_PROBLEM TO SOLVE:_
Among the entries below, find each line holding "shift" and return it.

_EXTRACTED DATA:_
"""

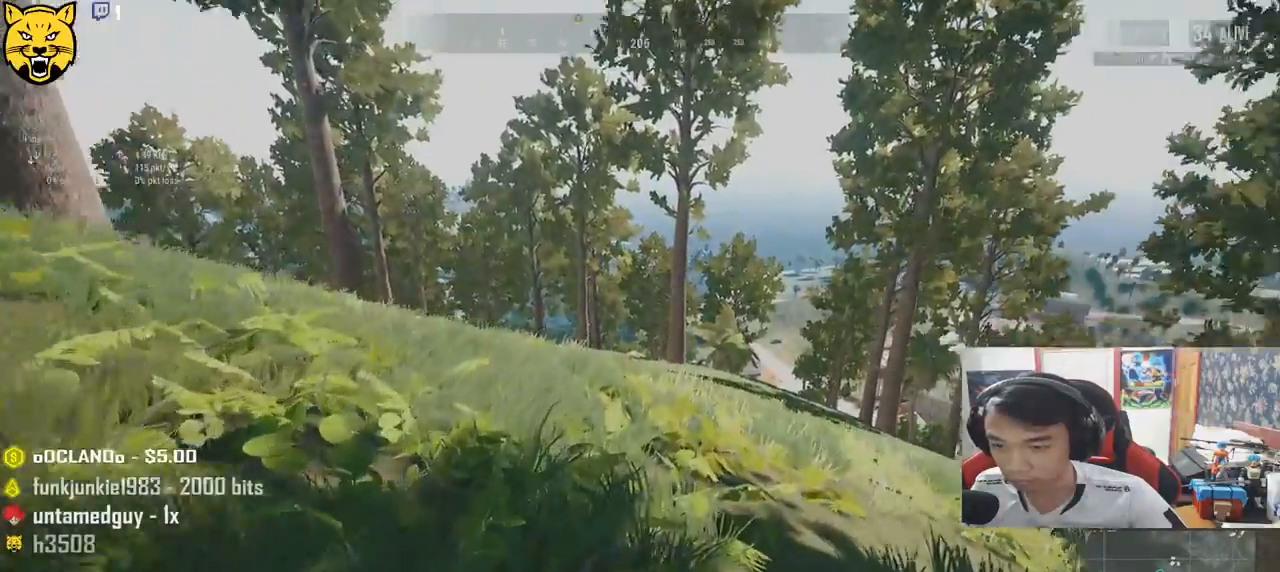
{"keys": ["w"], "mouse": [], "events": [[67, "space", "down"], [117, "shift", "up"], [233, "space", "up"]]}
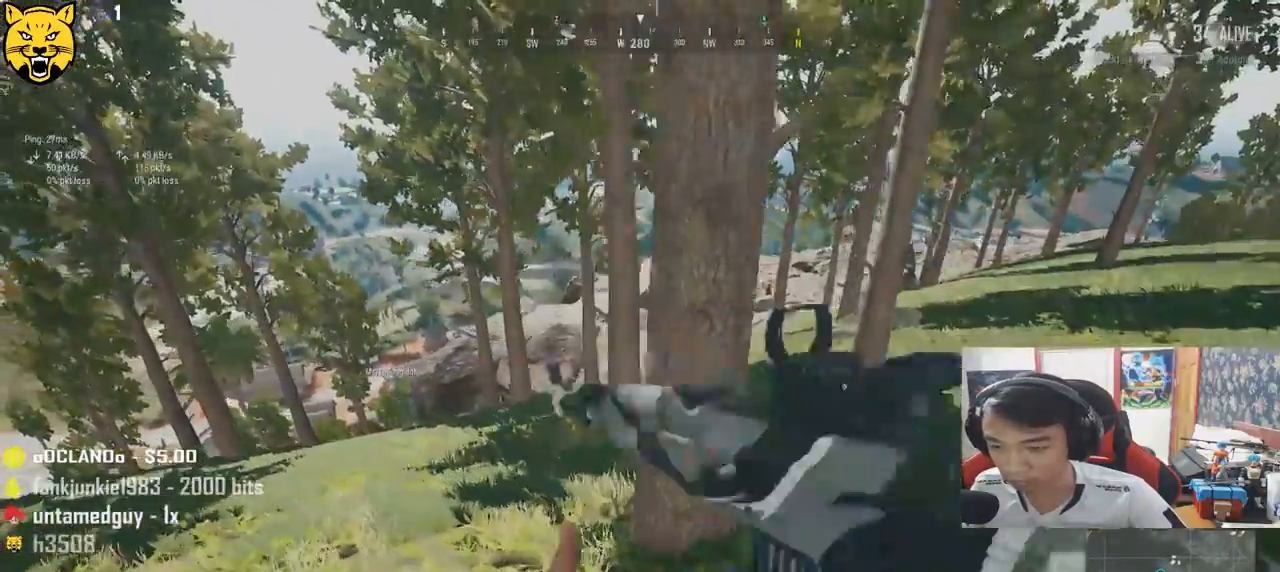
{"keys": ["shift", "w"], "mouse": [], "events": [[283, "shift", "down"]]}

"""
"""

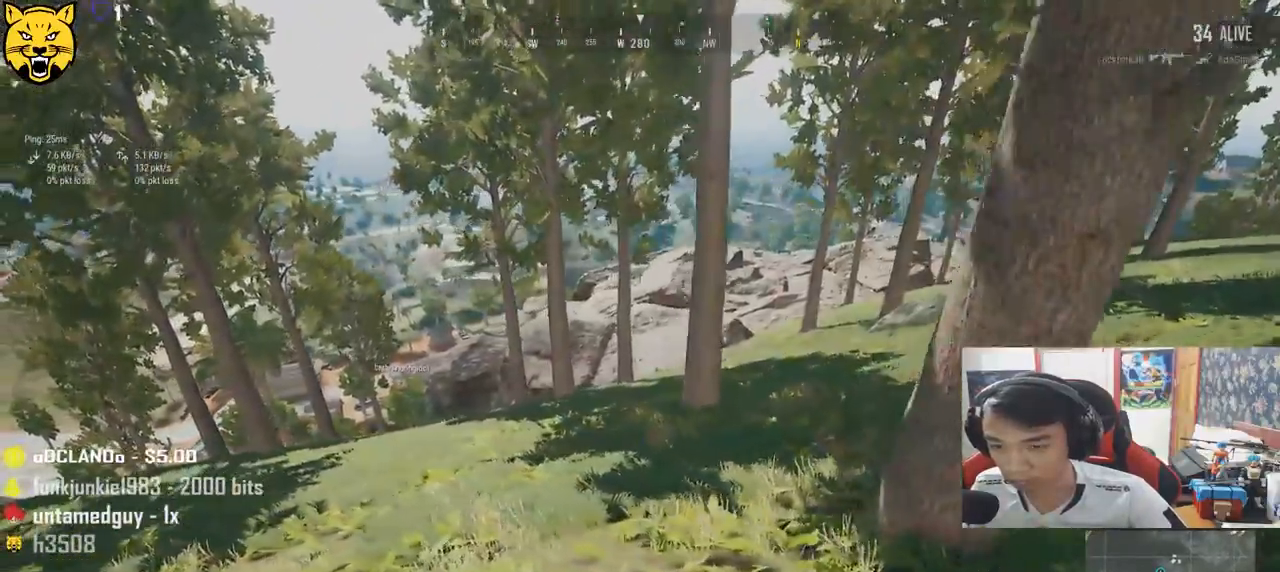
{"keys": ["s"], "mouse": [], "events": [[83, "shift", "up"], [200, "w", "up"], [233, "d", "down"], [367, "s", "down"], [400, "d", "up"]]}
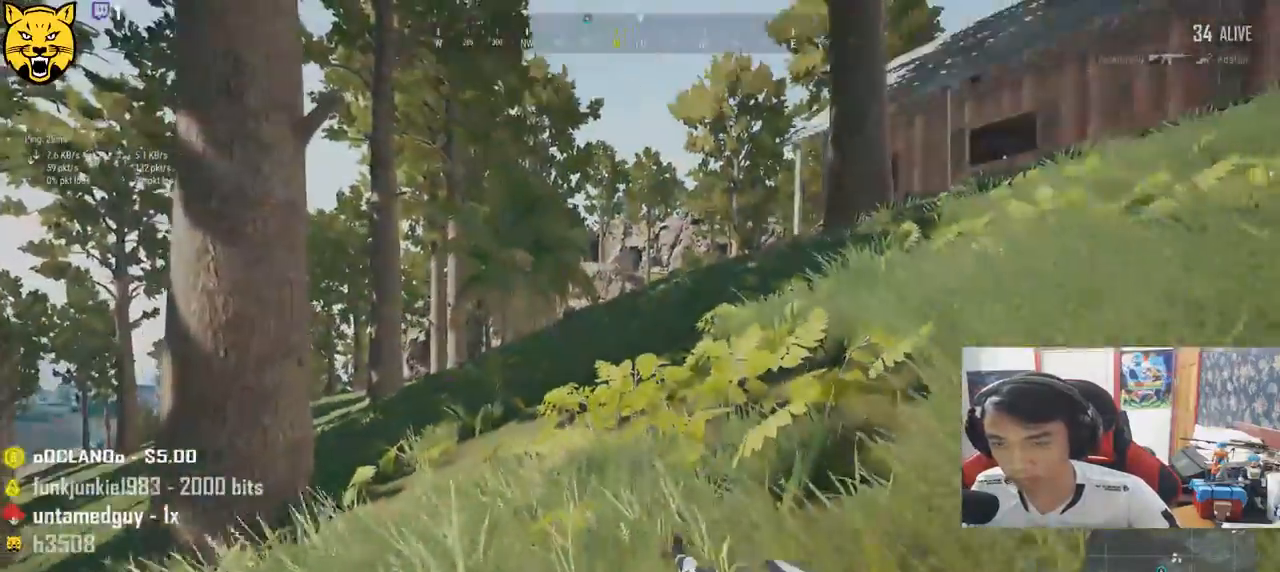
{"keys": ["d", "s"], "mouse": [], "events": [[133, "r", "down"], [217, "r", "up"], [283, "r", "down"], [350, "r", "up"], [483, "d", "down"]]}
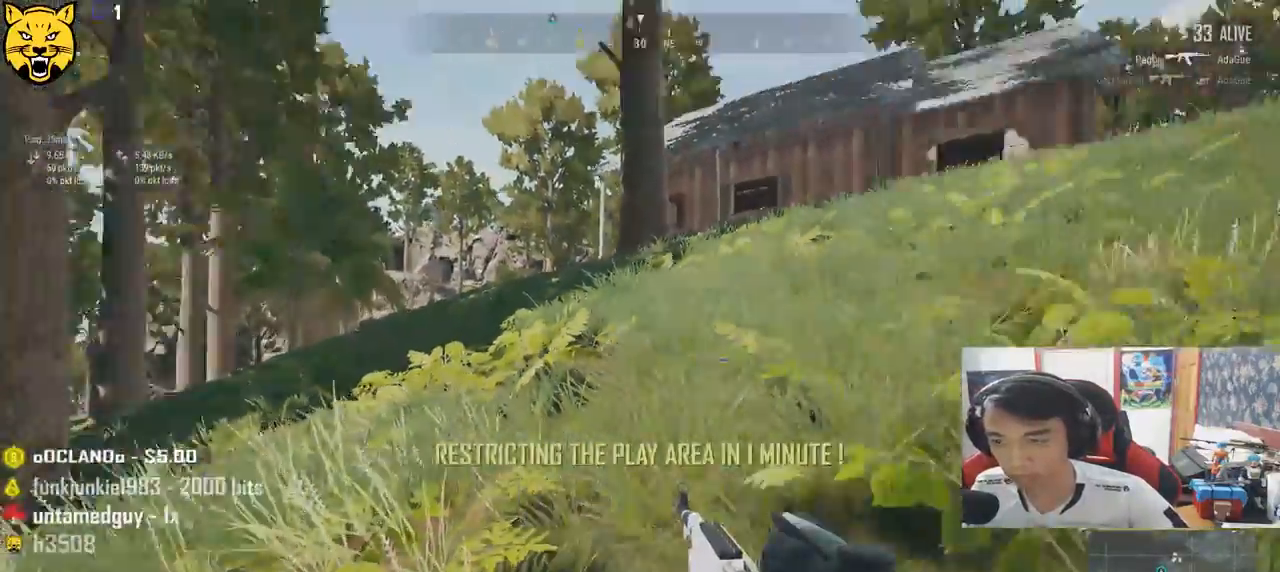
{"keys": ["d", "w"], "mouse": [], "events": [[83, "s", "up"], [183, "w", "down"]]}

"""
"""

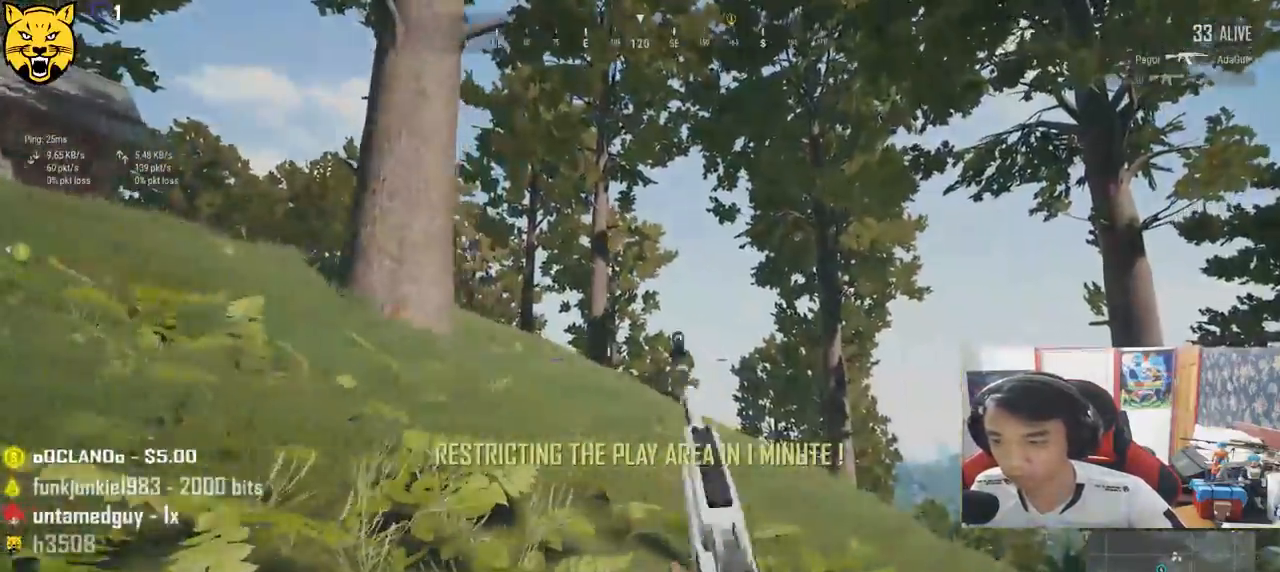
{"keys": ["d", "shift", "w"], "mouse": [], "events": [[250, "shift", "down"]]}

"""

_OUTPUT FOR THIS TASK:_
{"keys": ["w"], "mouse": [], "events": [[67, "space", "down"], [117, "shift", "up"], [233, "space", "up"]]}
{"keys": ["shift", "w"], "mouse": [], "events": [[283, "shift", "down"]]}
{"keys": ["s"], "mouse": [], "events": [[83, "shift", "up"], [200, "w", "up"], [233, "d", "down"], [367, "s", "down"], [400, "d", "up"]]}
{"keys": ["d", "shift", "w"], "mouse": [], "events": [[250, "shift", "down"]]}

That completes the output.